Lipatov called his paintings “small pictures.” Perhaps, for him they were only a small expressed part of his great creative life. His paintings for me are like a Hello from childhood, like greeting cards, that stand next to the lights of New Year’s tree decorations, first snow outside the window, first snowdrops, smell of mother’s sweet pie, cherry blossom, with things that we describe with a word “miracle.” His works give rise to the miracle of spiritual joy. He is one of the faithful to life, he argues that it is not something monotone and terrible, like it may appear from TV screens, newspaper pages, unpaid receipts for utilities, and doors of clerks’ offices. “Mafia is immortal” – this slogan sounds ironically and funny in his pictures, he knew that all of us are mortal. Everything comes to an end at some point, only soul is immortal.
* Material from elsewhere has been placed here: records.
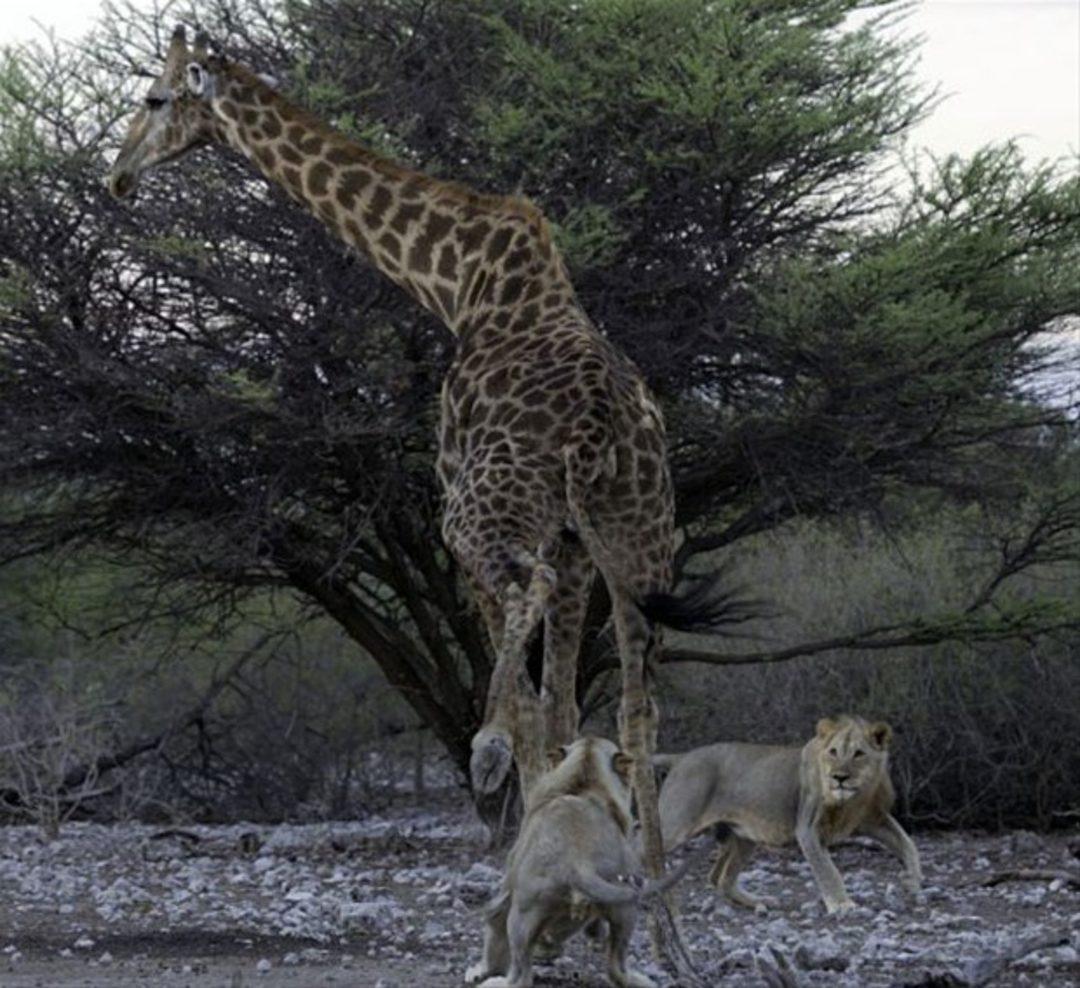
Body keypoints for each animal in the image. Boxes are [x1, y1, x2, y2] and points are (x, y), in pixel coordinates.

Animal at [109, 25, 734, 911]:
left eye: (156, 98)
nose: (118, 175)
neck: (455, 277)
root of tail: (603, 422)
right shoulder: (576, 540)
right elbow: (564, 708)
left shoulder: (466, 488)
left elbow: (540, 707)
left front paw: (515, 799)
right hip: (638, 538)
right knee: (639, 709)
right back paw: (654, 893)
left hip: (482, 514)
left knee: (526, 621)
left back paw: (491, 761)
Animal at [468, 738, 678, 984]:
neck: (583, 781)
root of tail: (579, 864)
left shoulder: (505, 893)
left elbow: (494, 936)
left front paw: (481, 971)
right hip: (626, 905)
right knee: (616, 966)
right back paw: (640, 981)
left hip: (521, 915)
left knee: (521, 975)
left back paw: (496, 982)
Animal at [656, 712, 920, 915]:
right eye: (833, 752)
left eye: (859, 754)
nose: (839, 778)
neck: (855, 797)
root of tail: (683, 757)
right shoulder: (808, 828)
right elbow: (827, 870)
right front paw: (841, 904)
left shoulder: (875, 819)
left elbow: (907, 844)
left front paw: (912, 882)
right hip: (677, 824)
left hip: (744, 837)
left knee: (719, 878)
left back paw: (759, 901)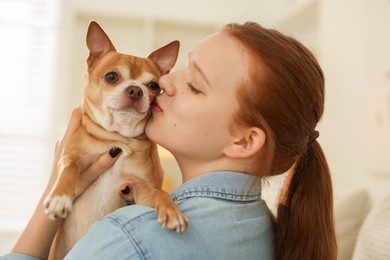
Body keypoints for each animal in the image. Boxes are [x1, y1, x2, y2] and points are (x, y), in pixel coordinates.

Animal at [43, 21, 188, 258]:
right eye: (111, 77)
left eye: (153, 86)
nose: (135, 90)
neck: (119, 138)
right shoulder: (71, 157)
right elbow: (69, 170)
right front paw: (59, 198)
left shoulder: (141, 188)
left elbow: (160, 193)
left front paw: (172, 211)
Lipatov passed away in the bloom of his talent (he wasn’t yet 49 years old). It happened on January 13, 2010. But he left us a legacy of his works, which are now successfully exhibited in museums. You would want to look at his paintings again and again, study familiar and at the same time unfamiliar faces, look for answers to rebuses of his naive but kind and wise art.

Now the works by the artist can be seen at Vernissage at Kirovohrad Oblast Scientific Library (Department of Art).